Die Polizei nutzt die Fotos des Mannes, die im Profil der Dating-App hinterlegt sind, für die öffentliche Fahndung. „Wir haben konkrete Hinweise auf eine schwere Straftat, die solch einen Schritt an die Öffentlichkeit rechtfertigen. Zudem gibt’s auch einen richterlichen Beschluss", sagt Oberstaatsanwalt Ralf Vetter. Die Ermittler gehen davon aus, dass der Tatverdächtige sich im Umkreis von etwa 30 Kilometern um Detmold herum aufgehalten hat, da die App die Nutzer in der Nähe nach Entfernung auflistet.

Zweite Fahndung in dieser Woche

Bereits am Dienstag hatte die lippische Polizei vorübergehend eine Öffentlichkeitsfahndung veranlasst, weil ein Mann verdächtig wird, in einem Lagenser Freibad Mädchen in der Umkleide fotografiert zu haben. Nachdem etliche Hinweise eingegangen waren, nahm die Polizei die Fahndung wieder zurück.

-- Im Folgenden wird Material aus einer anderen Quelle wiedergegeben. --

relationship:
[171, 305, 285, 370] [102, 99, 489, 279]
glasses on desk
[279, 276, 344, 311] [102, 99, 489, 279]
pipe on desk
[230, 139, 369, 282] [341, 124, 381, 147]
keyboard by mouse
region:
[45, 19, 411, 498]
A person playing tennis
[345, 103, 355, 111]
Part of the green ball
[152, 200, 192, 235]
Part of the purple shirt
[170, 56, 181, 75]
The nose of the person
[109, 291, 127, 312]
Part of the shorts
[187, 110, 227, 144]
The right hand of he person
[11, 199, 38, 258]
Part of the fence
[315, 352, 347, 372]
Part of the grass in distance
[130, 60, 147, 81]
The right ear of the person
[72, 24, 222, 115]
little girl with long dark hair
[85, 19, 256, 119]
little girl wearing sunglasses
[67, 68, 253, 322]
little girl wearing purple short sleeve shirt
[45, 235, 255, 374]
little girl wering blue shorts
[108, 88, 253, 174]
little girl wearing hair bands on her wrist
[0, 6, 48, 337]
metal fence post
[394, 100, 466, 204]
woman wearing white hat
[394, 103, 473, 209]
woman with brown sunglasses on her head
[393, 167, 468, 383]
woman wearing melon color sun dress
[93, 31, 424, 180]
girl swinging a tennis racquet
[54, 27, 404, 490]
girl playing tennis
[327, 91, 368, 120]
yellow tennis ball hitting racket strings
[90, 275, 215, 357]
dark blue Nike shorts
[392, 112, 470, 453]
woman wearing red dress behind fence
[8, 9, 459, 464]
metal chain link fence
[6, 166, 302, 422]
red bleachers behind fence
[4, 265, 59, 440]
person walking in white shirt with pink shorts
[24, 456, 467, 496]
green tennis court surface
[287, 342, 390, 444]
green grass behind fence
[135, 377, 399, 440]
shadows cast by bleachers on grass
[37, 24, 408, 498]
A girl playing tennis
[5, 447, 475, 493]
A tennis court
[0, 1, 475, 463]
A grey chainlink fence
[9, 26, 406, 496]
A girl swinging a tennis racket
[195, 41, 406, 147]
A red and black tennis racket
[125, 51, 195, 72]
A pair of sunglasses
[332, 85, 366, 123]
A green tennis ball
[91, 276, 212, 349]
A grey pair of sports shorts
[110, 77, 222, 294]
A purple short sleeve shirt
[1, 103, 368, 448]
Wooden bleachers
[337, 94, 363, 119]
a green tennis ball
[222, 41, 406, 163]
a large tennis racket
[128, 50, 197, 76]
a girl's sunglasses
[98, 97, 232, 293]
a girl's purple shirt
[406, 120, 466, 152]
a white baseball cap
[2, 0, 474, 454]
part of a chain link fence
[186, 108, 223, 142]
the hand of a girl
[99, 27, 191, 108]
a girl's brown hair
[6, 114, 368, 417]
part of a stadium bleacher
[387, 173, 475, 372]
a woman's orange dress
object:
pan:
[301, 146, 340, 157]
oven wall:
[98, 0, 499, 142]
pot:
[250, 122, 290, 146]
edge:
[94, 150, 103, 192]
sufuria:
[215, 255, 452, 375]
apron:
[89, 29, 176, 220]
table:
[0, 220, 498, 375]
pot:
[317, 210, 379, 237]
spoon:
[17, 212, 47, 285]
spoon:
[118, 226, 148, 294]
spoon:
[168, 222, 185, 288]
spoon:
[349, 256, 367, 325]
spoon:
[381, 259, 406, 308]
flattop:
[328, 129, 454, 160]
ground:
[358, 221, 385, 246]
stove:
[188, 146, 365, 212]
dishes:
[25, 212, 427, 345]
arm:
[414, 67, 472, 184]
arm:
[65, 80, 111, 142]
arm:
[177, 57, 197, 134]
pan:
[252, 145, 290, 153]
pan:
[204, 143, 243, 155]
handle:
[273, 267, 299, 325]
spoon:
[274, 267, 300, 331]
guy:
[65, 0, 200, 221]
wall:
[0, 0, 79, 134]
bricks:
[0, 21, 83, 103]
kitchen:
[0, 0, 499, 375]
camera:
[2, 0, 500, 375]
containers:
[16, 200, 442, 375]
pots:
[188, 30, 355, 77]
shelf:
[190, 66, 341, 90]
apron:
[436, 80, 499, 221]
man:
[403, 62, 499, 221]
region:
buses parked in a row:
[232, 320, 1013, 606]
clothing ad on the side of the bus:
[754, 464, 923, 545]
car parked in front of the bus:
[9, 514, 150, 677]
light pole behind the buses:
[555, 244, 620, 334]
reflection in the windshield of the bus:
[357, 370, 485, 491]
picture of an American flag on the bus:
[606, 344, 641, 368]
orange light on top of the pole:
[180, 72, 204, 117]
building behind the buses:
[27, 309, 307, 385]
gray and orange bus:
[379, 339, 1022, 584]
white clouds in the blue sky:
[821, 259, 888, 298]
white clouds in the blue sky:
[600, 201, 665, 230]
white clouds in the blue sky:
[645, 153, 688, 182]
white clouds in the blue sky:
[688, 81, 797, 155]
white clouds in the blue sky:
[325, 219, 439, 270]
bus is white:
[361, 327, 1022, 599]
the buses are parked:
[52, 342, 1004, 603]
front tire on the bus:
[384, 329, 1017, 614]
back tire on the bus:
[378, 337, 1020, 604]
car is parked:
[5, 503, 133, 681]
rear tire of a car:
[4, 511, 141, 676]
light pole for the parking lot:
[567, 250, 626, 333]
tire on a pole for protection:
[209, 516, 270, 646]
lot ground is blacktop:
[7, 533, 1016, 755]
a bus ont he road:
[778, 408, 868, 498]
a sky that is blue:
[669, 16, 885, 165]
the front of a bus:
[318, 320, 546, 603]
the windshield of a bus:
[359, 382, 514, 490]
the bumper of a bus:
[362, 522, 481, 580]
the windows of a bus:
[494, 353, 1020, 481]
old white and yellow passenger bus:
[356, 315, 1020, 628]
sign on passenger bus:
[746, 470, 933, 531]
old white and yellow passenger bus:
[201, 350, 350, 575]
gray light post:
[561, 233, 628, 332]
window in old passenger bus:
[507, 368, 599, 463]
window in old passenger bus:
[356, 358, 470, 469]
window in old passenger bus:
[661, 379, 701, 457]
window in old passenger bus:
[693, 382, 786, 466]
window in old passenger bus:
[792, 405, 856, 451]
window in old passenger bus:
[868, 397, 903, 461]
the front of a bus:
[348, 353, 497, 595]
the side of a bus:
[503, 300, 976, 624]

Dass es in Lippe so kurz hintereinander zu zwei Öffentlichkeitsfahnungen im Bereich Kindesmissbrauch/Kinderpornografie gekommen ist, sei laut Polizeisprecherin Laura Merks allein dem Zufall geschuldet. Dennoch habe die Polizei in den vergangenen Monaten festgestellt, dass Anzeigen in Bezug auf Kindesmissbrauch seit dem Fall Lügde immer häufiger aufgegeben werden. "Es kann gut sein, dass Lügde die Menschen sensibilisiert hat", sagt Merks. Ob es auch generell zu mehr Straftaten gekommen ist, könne man jetzt noch nicht abschätzen.